Officers above the rank of lieutenant colonel will not get a penny in severance pay unless they can prove that they have no link with Saddam Hussein's Baath party, which the coalition has moved decisively to eradicate from public life.
"We demand the speedy establishment of a government, the return of security, the rehabilitation of public institutions and the payment of wages to all soldiers," former general Saheb al-Mussawi said in an address to the officers in central Baghdad.
"If our demands are not respected, next Monday will mark the date of the break between the Iraqi army and people on one side and the occupiers on the other," he said in reference to US-led coalition troops.
"All soldiers and their families will protest peacefully in Baghdad and other towns on Monday from 10 am (0600 GMT)."
The protesting band of officers carried banners saying "Better to have the throat slit than revenues confiscated. The Iraqi army demands its rights!", and "The Iraqi army is the army of the people and the nation!"

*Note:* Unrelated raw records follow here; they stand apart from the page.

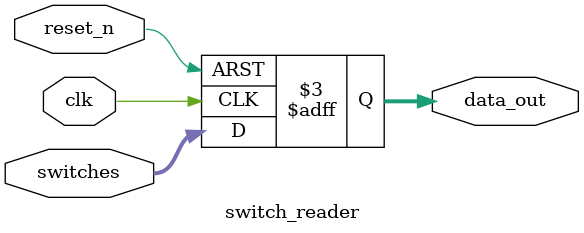
<source format=v>
module switch_reader (
  input clk,
  input reset_n,
  input [3:0] switches,
  output reg [3:0] data_out
);

  always @(posedge clk or negedge reset_n) begin
    if (~reset_n) begin
      data_out <= 0;
    end else begin
      data_out <= switches;
    end
  end

endmodule
</source>
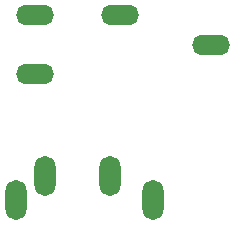
<source format=gbr>
%TF.GenerationSoftware,KiCad,Pcbnew,7.0.2*%
%TF.CreationDate,2024-01-06T11:14:16-08:00*%
%TF.ProjectId,MK_JackAdapter,4d4b5f4a-6163-46b4-9164-61707465722e,1.0*%
%TF.SameCoordinates,Original*%
%TF.FileFunction,Soldermask,Top*%
%TF.FilePolarity,Negative*%
%FSLAX46Y46*%
G04 Gerber Fmt 4.6, Leading zero omitted, Abs format (unit mm)*
G04 Created by KiCad (PCBNEW 7.0.2) date 2024-01-06 11:14:16*
%MOMM*%
%LPD*%
G01*
G04 APERTURE LIST*
%ADD10O,1.804000X3.404000*%
%ADD11O,3.220000X1.712000*%
G04 APERTURE END LIST*
D10*
%TO.C,J2*%
X103515000Y-116612500D03*
X105915000Y-114612500D03*
X111415000Y-114612500D03*
X115115000Y-116612500D03*
%TD*%
D11*
%TO.C,J1*%
X120015000Y-103505000D03*
X105115000Y-101005000D03*
X105115000Y-106005000D03*
X112315000Y-101005000D03*
%TD*%
M02*

</source>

"Death, death so Iraq can live!" they chanted.
Former colonel Ahmed Abdullah told AFP: "If our position is not settled, we threaten to take up arms."
"We are soldiers used to combat and we have volunteers for martyrdom," warned former lieutenant colonel Ziad Khalaf in reference to suicide bombers.
"We will take back by force what we have lost by force," Khalaf said.
The civilian occupation administration headed by Paul Bremer announced Friday that Saddam Hussein's former army and vast security apparatus, along with the defence and information ministries, had been abolished.
A "non-political" army is to be created in its place.
"Those not enrolled in this new army, what will they do? How will they feed their family?" asked Abdullah.
But Bremer Monday rejected suggestions that the coalition was throwing rank and file servicemen on the scrap heap.
"The 400,000 (army members) were not put out of work by my decree, they were put out of work by something called the freedom of Iraq," he told a news conference.
"That's not to say that we don't recognize that there's a problem," he said, stressing that pensions for retired or wounded soldiers would continue to be paid.
Bremer said the coalition planned to offer some demobilised soldiers jobs in a new security branch of the police being set up to protect government ministries and essential services and infrastructure.
It would also be "not too long" before the coalition set up a new Iraqi army that would absorb soldiers demobilised from Saddam's armed forces who could show they were untarnished by their association with his regime.
Ramiro Lopes da Silva, the UN humanitarian coordinator in Iraq, told journalists that the United Nations was drawing up a plan to rehabilitate jobless soldiers.
"We have to come up with something simple to absorb a potential source of destabilisation," da Silva said.
"If not, we reinforce the lawlessness and will raise banditry not only in Baghdad but in rural area," he said.